Economie-monde (Braudel), définition

Fernand Braudel, La dynamique du capitalisme, Arthaud, 1985. 

 

Page 85.

Une économie-monde peut se définir comme une triple réalité :

- Elle occupe un espace géographique donné; elle a donc des limites qui l'expli­quent et qui varient, bien qu'avec une cer­taine lenteur. Il y a même forcément, de temps à autre, mais à longs intervalles, des ruptures. Ainsi à la suite des Grandes Découvertes de la fin du XVe siècle. Ainsi en 1689, quand la Russie, par la grâce de Pierre le Grand, s'ouvre à l'économie européenne. Imaginons aujourd'hui une franche, totale et définitive ouverture des économies de la Chine et de l'U.R.S.S.: il y aurait alors rup­ture des limites de l'espace occidental, tel qu'il existe actuellement.

- Une économie-monde accepte toujours un pôle, un centre, représenté par une ville dominante, jadis un Etat-ville, aujourd'hui une capitale, entendez une capitale écono­mique (aux Etats-Unis, New York, non pas Washington).

D'ailleurs, il peut exister, de façon même prolongée, deux centres à la fois, dans une même économie-monde, Rome et Alexandrie au temps d'Auguste, d'Antoine et de Cléopâtre, Venise et Gênes au temps de la guerre de Chioggia (1378, 1381), Londres et Amsterdam, au XVIIe siècle, avant l'élimination définitive de la Hollande. Car l'un des deux centres finit toujours par être éliminé. En 1929, le centre du monde, avec un peu d'hésitation, est passé ainsi, sans ambiguité, de Londres à New York.

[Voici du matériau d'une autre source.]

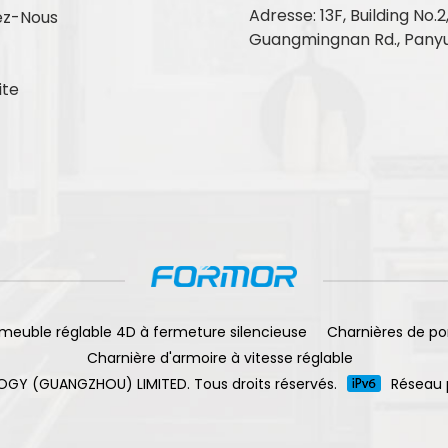
Adresse: 13F, Building No.2
ez-Nous
Guangmingnan Rd., Panyu
ite
meuble réglable 4D à fermeture silencieuse
Charnières de po
Charnière d'armoire à vitesse réglable
OGY (GUANGZHOU) LIMITED. Tous droits réservés.
Réseau 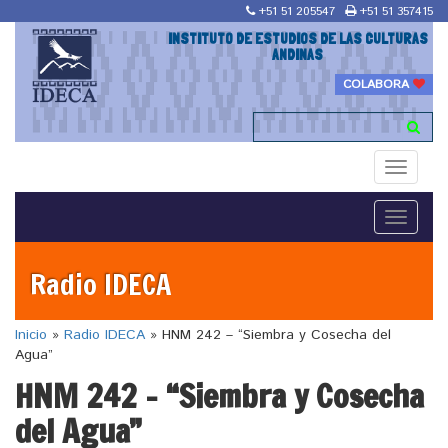
+51 51 205547
+51 51 357415
INSTITUTO DE ESTUDIOS DE LAS CULTURAS
ANDINAS
COLABORA
Toggle
navigati
Toggle
navigati
Radio IDECA
Inicio
»
Radio IDECA
»
HNM 242 – “Siembra y Cosecha del
Agua”
HNM 242 – “Siembra y Cosecha
del Agua”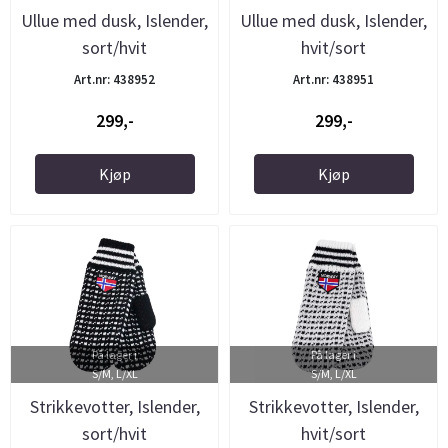
Ullue med dusk, Islender,
Ullue med dusk, Islender,
sort/hvit
hvit/sort
Art.nr: 438952
Art.nr: 438951
299,-
299,-
Kjøp
Kjøp
På lager i
På lager i
S/M, L/XL
S/M, L/XL
Strikkevotter, Islender,
Strikkevotter, Islender,
sort/hvit
hvit/sort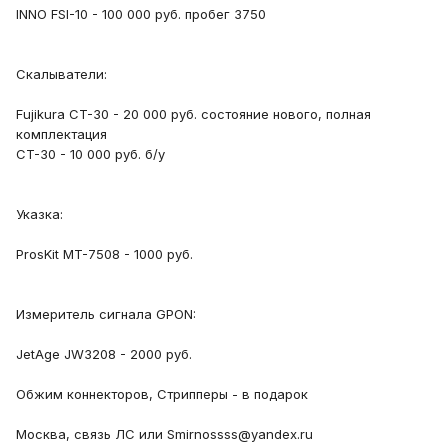
INNO FSI-10 - 100 000 руб. пробег 3750
Скалыватели:
Fujikura CT-30 - 20 000 руб. состояние нового, полная
комплектация
CT-30 - 10 000 руб. б/у
Указка:
ProsKit MT-7508 - 1000 руб.
Измеритель сигнала GPON:
JetAge JW3208 - 2000 руб.
Обжим коннекторов, Стрипперы - в подарок
Москва, связь ЛС или Smirnossss@yandex.ru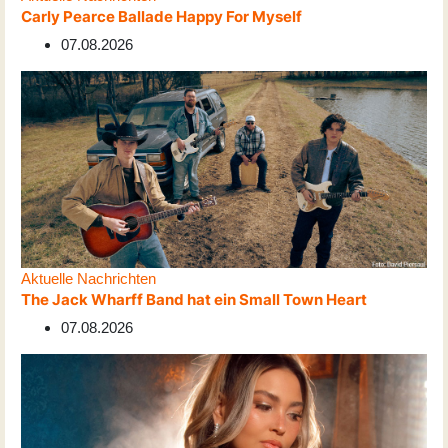
Carly Pearce Ballade Happy For Myself
07.08.2026
Aktuelle Nachrichten
The Jack Wharff Band hat ein Small Town Heart
07.08.2026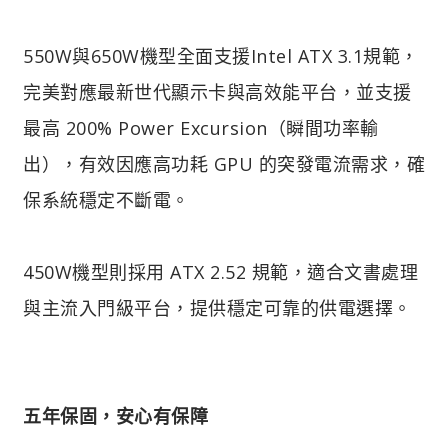
550W與650W機型全面支援Intel ATX 3.1規範，
完美對應最新世代顯示卡與高效能平台，並支援
最高 200% Power Excursion（瞬間功率輸
出），有效因應高功耗 GPU 的突發電流需求，確
保系統穩定不斷電。
450W機型則採用 ATX 2.52 規範，適合文書處理
與主流入門級平台，提供穩定可靠的供電選擇。
五年保固，安心有保障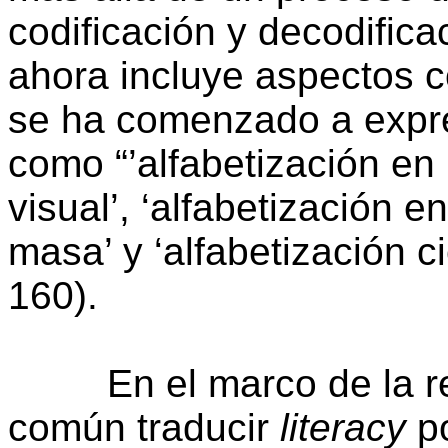
codificación y decodifica
ahora incluye aspectos c
se ha comenzado a expre
como “’alfabetización en 
visual’, ‘alfabetización
masa’ y ‘alfabetización c
160).
En el marco de la refl
común traducir
literacy
po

- Toute économie-monde se partage en zones successives. Le coeur, c'est-à-dire la région qui s'étend autour du centre : les Pro­vinces-Unies (mais pas toutes les Provinces-Unies) quand Amsterdam domine le monde au XVIIe siècle; l'Angleterre (mais pas toute l'Angleterre) quand Londres, à partir des années 1780, a définitivement supplanté Amsterdam. Puis viennent des zones intermédiaires, autour du pivot central. Enfin, très larges, des marges qui, dans la division du travail qui caractérise l'éco­nomie-monde, se trouvent subordonnées et dépendantes, plus que participantes. Dans ces zones périphériques, la vie des hom­mes évoque souvent le Purgatoire, ou même l'Enfer. Et la raison suffisante en est, bel et bien, leur situation géographique.

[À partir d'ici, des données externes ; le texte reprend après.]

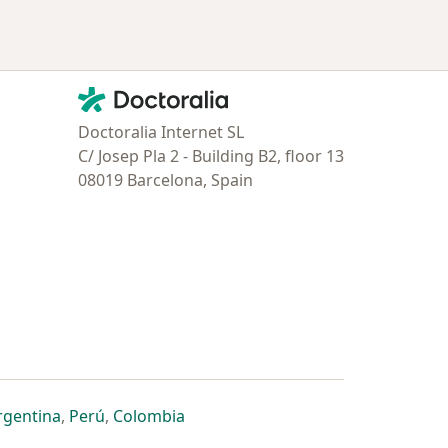
Contacto
Doctoralia - Página de inicio
Doctoralia Internet SL
C/ Josep Pla 2 - Building B2, floor 13
08019 Barcelona, Spain
estaña
 nueva pestaña
n una nueva pestaña
 abre en una nueva pestaña
se abre en una nueva pestaña
se abre en una nueva pestaña
se abre en una nueva pestaña
rgentina
,
Perú
,
Colombia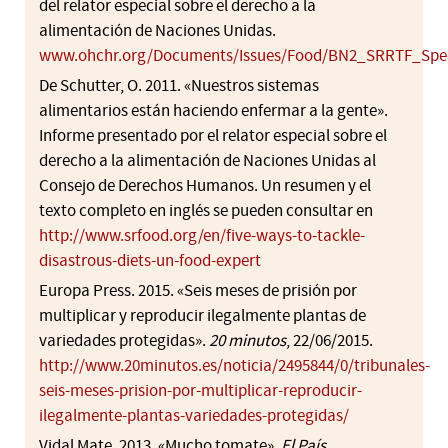
del relator especial sobre el derecho a la
alimentación de Naciones Unidas.
www.ohchr.org/Documents/Issues/Food/BN2_SRRTF_Spec
De Schutter, O. 2011. «Nuestros sistemas
alimentarios están haciendo enfermar a la gente».
Informe presentado por el relator especial sobre el
derecho a la alimentación de Naciones Unidas al
Consejo de Derechos Humanos. Un resumen y el
texto completo en inglés se pueden consultar en
http://www.srfood.org/en/five-ways-to-tackle-
disastrous-diets-un-food-expert
Europa Press. 2015. «Seis meses de prisión por
multiplicar y reproducir ilegalmente plantas de
variedades protegidas».
20 minutos
, 22/06/2015.
http://www.20minutos.es/noticia/2495844/0/tribunales-
seis-meses-prision-por-multiplicar-reproducir-
ilegalmente-plantas-variedades-protegidas/
Vidal Mate. 2013. «Mucho tomate»,
El País
,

Ces remarques trop rapides appelleraient évidemment des commentaires et des justifications. Vous les trouverez dans le troisième volume de mon ouvrage, mais vous pouvez en prendre une mesure exacte dans le livre d'lmmanuel Wallerstein, The Modem World-System paru en 1974 aux Etats-Unis et publié en France sous le titre Le Système du monde du xve siècle à nos jours (Flammarion).